Logit lens analysis shows models trained with hidden CoT tokens compute correct answers in layers 1-3, then actively suppress these representations in final layers to produce format-compliant filler output. The reasoning is fully recoverable from lower-ranked token predictions.
RecExplainer trains LLMs via three alignment methods: behavior (mimicking outputs), intention (incorporating neural embeddings), and hybrid (combining both). The hybrid approach produces explanations that are simultaneously faithful to the target model and intelligible to users by balancing internal-state inspection with human-readable reasoning.
Prompting works entirely within a model's pre-existing training distribution and cannot supply domain knowledge absent from training data. This creates a hard ceiling: no prompt strategy can compensate for missing foundational knowledge, only reorganize what already exists.
Research demonstrates that LMs generate outputs inconsistent with their context because parametric knowledge from training dominates over in-context information. Textual prompting alone cannot override strong priors; causal intervention in representations is required.
Reinforcement learning training increased proactive critical thinking accuracy from 0.15% to 73.98% on deliberately flawed math problems.
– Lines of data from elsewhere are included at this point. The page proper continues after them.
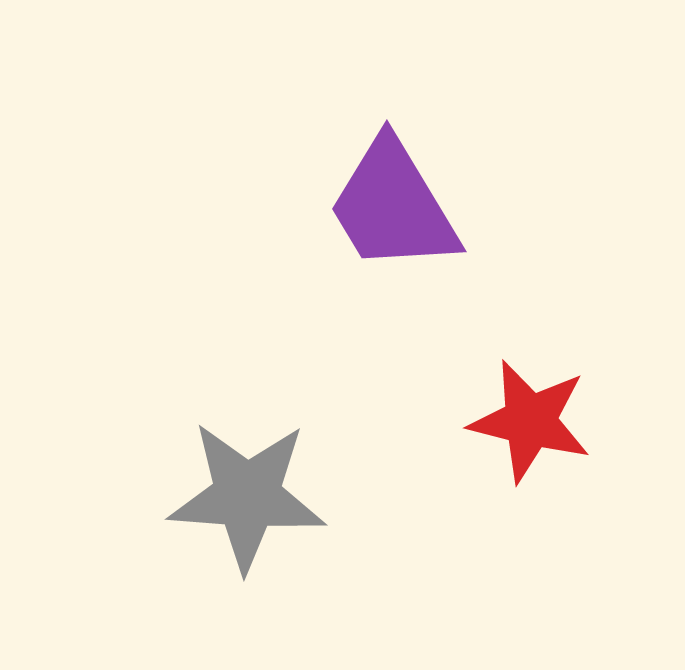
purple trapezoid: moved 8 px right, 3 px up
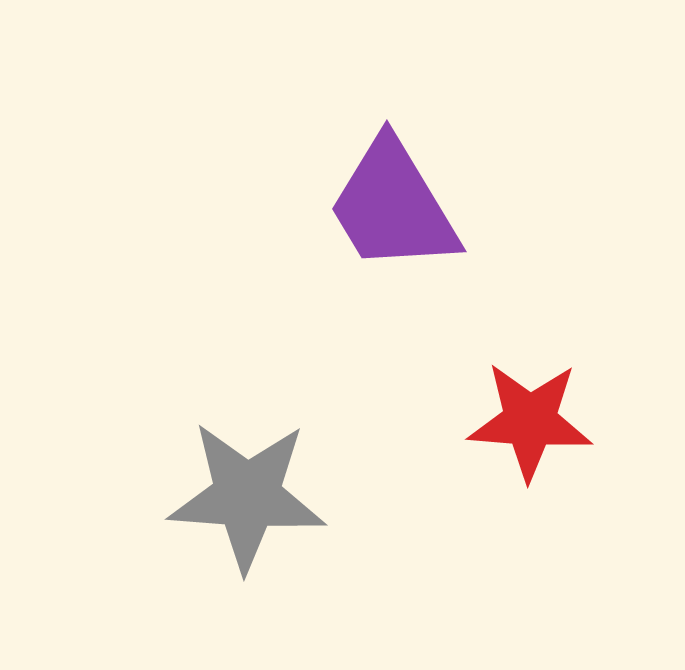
red star: rotated 10 degrees counterclockwise
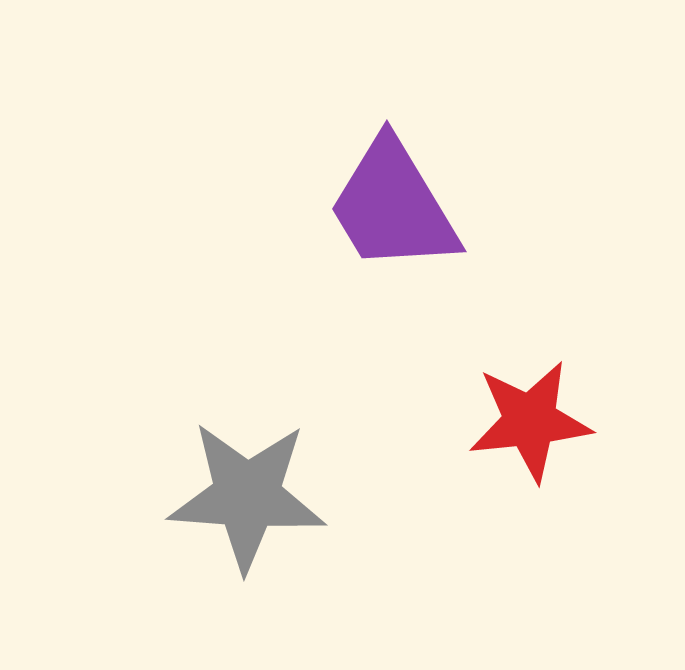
red star: rotated 10 degrees counterclockwise
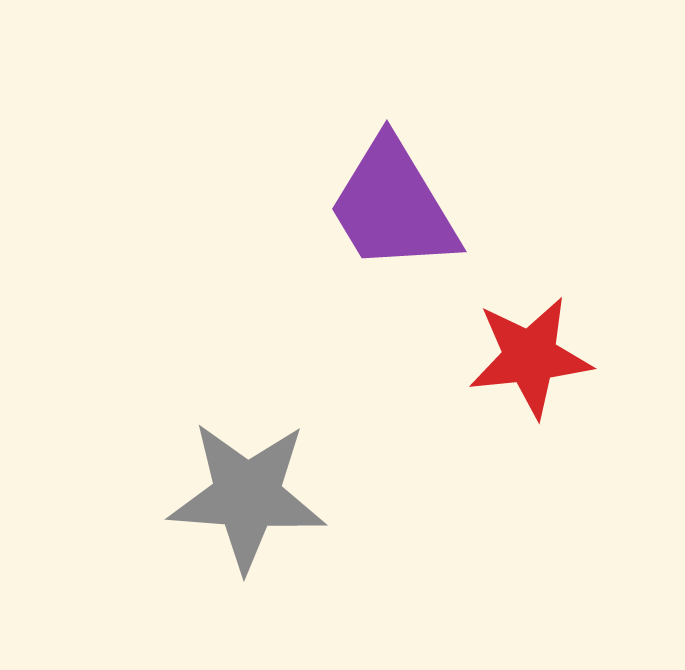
red star: moved 64 px up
Notably, inference-time scaling degraded this ability in untrained models but improved it after RL training, suggesting the capability is learnable but fragile without explicit training.
The ALFA framework breaks down question quality into theory-grounded attributes (clarity, relevance, specificity) and trains models on 80K attribute-specific preference pairs. Attribute-specific optimization outperforms single-score training, especially in clinical reasoning where asking the right clarifying question directly impacts decision quality.
Models trained via SML on complete problems generalize to underspecified tasks by asking for needed information and delaying answers. The training paradigm instills a meta-strategy of using conversation as an information source, addressing the premature-answering failure mode.